Déjà Vu

Symbolism, Imagery, Allegory

The Sensation That You Are Doing Something You Have Done Before 

Atkinson could have called this book A Glitch in the Matrix, but we're glad she didn't. Keanu Reeves wouldn't have made a good Ursula.

As Ursula lives and relives her many lives, she sometimes has weird feelings of past lives. While she doesn't remember exactly what happened, she gets a strange feeling in a situation where she's died before, and she's able to make changes to alter her course. Cool trick, right?

Bridget thinks that Ursula has "the second sight" (17.4) because of her way of anticipating the future. But the more Ursula lives and relives, the more familiar everything becomes, and she feels strange more often. Sylvie, who has no tolerance for strange thoughts (she loves to deny her way into happiness), tells Ursula "It's a trick of the mind" (17.1) and to "think sunny thoughts" (17.1). Ursula tries to describe her memories as "a cascade of echoes. Could echoes cascade?" (20.44), showing us that even she doesn't really understand how it works.

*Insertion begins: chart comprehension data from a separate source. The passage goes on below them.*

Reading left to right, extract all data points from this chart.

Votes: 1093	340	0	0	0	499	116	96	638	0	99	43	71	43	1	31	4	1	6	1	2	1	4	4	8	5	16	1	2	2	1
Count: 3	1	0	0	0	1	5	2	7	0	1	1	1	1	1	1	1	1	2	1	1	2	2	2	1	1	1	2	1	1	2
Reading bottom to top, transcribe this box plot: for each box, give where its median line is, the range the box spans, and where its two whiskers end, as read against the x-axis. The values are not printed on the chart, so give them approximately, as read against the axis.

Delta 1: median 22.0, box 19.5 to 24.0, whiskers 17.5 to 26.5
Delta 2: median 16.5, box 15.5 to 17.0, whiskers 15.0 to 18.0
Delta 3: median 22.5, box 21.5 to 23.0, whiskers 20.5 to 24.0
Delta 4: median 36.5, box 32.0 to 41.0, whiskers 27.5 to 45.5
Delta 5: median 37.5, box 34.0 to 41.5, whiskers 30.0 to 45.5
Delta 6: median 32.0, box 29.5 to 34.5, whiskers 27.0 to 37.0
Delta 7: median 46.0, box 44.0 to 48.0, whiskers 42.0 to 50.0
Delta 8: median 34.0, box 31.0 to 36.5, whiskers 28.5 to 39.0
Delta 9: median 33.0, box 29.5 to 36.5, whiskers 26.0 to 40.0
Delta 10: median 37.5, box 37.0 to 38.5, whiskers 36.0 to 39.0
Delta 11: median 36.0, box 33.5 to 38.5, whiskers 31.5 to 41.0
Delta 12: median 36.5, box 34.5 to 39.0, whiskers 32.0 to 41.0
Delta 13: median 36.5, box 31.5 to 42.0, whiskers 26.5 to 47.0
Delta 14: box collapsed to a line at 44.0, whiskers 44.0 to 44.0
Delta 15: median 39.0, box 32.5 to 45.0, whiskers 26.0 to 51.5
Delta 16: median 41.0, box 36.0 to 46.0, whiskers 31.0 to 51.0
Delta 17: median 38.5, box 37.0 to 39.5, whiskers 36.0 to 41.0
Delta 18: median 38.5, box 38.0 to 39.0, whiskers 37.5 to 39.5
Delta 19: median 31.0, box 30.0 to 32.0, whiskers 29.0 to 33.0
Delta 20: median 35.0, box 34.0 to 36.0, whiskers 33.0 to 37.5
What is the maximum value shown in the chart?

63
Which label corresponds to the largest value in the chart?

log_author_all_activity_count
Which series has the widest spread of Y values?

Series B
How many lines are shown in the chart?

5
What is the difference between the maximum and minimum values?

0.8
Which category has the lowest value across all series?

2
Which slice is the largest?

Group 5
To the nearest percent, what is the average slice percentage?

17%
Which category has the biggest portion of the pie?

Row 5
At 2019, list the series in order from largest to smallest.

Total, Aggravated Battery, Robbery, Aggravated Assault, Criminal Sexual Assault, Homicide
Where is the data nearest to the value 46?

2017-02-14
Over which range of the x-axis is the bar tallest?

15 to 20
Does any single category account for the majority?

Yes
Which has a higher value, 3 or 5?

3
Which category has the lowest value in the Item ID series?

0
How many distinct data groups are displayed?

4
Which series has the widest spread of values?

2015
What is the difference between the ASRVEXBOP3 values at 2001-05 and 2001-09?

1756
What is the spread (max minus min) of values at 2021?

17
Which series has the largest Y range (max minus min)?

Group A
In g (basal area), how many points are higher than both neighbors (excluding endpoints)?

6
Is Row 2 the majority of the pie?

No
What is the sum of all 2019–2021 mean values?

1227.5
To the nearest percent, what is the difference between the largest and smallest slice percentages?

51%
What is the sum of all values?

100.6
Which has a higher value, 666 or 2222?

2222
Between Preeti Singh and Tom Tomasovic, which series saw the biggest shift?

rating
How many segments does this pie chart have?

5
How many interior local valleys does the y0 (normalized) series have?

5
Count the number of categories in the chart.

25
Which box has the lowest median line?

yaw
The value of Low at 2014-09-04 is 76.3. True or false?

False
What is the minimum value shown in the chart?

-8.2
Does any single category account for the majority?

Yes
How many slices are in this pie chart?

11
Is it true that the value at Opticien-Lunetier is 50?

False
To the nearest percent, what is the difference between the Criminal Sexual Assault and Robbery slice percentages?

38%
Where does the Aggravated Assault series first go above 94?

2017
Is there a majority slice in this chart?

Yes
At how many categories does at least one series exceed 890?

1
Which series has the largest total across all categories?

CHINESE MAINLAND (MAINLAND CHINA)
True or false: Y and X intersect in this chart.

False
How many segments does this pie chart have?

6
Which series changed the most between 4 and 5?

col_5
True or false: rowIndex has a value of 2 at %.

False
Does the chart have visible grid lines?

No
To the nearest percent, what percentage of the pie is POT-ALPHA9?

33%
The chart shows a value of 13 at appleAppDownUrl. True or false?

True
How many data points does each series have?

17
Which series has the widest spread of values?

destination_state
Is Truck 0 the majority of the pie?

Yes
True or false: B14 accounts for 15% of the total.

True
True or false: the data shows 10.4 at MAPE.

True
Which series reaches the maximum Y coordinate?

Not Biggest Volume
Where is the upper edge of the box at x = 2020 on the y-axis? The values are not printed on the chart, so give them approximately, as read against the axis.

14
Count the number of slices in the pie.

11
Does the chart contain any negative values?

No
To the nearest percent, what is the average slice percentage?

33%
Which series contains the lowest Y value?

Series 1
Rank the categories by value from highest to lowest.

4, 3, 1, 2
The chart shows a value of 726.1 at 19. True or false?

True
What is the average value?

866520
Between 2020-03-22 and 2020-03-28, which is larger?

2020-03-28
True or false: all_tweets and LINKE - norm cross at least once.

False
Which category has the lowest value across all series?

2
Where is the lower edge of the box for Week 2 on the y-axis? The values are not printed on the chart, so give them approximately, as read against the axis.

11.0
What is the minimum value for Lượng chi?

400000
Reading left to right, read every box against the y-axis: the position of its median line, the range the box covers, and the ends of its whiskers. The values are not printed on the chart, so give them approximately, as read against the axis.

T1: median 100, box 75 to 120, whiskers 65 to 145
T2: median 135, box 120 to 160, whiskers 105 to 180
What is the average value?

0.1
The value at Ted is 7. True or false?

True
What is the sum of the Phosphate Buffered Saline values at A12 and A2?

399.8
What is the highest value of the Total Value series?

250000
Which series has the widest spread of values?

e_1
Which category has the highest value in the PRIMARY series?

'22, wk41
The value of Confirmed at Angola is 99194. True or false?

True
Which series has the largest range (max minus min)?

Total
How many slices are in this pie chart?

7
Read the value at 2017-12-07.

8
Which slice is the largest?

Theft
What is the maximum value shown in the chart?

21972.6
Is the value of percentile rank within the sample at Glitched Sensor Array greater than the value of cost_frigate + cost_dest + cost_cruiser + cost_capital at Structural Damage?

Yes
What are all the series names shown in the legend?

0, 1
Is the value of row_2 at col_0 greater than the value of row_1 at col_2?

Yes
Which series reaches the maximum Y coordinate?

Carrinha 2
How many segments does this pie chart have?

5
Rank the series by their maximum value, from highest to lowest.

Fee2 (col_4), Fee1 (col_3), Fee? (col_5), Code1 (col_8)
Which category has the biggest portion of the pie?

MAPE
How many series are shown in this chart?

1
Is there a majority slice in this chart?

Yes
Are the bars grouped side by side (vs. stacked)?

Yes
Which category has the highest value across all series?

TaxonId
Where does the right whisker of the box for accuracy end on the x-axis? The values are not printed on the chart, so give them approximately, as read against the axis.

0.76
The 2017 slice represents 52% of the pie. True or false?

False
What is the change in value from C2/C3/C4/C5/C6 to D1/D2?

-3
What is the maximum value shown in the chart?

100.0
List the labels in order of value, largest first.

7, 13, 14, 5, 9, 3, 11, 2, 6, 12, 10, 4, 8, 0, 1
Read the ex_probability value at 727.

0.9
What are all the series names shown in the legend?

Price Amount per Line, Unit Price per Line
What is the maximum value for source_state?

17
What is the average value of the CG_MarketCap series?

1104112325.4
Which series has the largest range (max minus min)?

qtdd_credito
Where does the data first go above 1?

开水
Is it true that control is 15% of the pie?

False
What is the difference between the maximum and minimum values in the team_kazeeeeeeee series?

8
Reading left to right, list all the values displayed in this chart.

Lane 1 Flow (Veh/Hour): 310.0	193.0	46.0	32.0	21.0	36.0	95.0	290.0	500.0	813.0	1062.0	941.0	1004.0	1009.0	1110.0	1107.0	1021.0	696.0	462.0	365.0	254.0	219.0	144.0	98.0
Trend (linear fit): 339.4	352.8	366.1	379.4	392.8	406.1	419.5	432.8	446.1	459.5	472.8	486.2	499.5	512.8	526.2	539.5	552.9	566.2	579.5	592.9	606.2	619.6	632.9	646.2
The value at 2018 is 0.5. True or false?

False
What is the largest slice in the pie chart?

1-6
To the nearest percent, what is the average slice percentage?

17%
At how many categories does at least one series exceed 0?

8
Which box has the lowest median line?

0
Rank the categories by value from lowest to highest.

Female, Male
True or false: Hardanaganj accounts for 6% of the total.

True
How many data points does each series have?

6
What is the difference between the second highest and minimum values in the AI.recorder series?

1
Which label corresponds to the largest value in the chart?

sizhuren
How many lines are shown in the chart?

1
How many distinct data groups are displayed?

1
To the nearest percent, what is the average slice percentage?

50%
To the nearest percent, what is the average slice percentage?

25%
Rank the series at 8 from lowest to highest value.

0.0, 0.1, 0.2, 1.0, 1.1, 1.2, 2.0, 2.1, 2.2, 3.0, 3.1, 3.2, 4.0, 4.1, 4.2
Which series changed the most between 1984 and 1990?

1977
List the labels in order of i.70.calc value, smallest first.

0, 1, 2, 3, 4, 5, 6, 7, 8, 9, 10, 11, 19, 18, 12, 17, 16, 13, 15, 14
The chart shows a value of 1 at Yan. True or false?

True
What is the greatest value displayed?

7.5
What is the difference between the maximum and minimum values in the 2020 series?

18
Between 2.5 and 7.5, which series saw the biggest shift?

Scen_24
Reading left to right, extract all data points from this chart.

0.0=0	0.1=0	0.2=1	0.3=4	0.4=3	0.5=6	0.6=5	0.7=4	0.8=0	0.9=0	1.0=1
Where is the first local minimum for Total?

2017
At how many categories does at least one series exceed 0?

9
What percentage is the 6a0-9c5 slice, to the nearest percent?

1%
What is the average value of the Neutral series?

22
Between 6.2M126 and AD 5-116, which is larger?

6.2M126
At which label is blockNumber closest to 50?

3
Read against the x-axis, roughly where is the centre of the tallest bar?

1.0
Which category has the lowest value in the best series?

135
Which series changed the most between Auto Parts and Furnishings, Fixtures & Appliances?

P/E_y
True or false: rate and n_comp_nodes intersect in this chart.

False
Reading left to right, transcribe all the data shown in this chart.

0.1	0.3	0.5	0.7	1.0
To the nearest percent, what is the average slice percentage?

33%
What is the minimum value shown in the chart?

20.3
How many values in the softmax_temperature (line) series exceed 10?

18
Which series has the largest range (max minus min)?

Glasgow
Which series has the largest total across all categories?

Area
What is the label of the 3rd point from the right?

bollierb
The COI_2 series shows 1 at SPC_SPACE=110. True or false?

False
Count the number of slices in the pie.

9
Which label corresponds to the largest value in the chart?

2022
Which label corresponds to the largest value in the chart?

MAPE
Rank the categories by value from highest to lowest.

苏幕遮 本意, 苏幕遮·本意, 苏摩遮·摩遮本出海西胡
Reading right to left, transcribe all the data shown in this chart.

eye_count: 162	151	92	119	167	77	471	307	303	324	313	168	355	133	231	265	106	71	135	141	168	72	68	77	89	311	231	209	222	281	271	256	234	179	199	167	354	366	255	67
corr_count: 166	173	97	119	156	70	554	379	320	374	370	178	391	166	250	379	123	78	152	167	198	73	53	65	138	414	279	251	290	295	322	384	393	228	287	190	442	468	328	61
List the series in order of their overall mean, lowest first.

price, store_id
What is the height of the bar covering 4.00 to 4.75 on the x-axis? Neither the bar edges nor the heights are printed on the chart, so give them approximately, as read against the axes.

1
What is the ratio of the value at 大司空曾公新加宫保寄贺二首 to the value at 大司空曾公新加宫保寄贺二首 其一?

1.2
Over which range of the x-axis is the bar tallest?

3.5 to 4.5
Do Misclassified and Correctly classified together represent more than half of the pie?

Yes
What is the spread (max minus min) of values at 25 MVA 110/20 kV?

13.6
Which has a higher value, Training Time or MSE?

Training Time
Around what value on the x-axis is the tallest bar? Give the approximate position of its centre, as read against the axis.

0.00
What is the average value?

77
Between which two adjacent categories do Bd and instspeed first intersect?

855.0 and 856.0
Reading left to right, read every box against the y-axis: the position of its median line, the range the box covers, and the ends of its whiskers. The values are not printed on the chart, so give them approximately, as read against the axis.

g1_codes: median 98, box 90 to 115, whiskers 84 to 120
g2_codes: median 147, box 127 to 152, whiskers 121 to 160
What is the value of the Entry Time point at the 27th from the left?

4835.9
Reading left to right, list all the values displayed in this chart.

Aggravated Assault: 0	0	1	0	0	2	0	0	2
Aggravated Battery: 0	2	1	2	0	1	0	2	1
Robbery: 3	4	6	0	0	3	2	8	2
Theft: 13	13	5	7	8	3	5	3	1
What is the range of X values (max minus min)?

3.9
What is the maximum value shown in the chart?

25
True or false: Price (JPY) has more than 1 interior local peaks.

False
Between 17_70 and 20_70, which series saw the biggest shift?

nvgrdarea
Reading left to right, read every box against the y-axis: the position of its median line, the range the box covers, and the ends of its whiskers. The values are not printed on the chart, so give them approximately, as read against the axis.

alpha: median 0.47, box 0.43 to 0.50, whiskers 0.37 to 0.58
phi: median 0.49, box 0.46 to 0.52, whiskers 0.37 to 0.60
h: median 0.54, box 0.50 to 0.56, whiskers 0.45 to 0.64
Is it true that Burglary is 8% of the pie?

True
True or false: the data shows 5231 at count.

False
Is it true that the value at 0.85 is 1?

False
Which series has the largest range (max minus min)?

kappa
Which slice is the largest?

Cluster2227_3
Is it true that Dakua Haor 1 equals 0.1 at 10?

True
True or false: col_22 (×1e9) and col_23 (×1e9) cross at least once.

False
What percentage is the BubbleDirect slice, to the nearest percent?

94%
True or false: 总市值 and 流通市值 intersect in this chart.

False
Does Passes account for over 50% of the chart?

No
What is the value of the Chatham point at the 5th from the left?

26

Eventually it gets to be too much, and Sylvie takes Ursula to see Dr. Kellet, who explicitly talks about reincarnation, déjà vu, fate, and "amor fati" (22.107) (which is basically fancy for accepting fate). This conversation ends up serving a dual purpose. On one hand, it gets Ursula obsessed with her fate and trying to control it, but eventually she realizes that while she can acknowledge her fate, she also has to channel her inner Disney princess and just let it go. Despite knowing what's going to happen, she can't always do something about it.

Déjà vu, then, doesn't just represent Ursula's repetitions of life, since how she relates to that feeling tracks how she relates to this experience of living over and over again. In other words, it's definitely more than a feeling.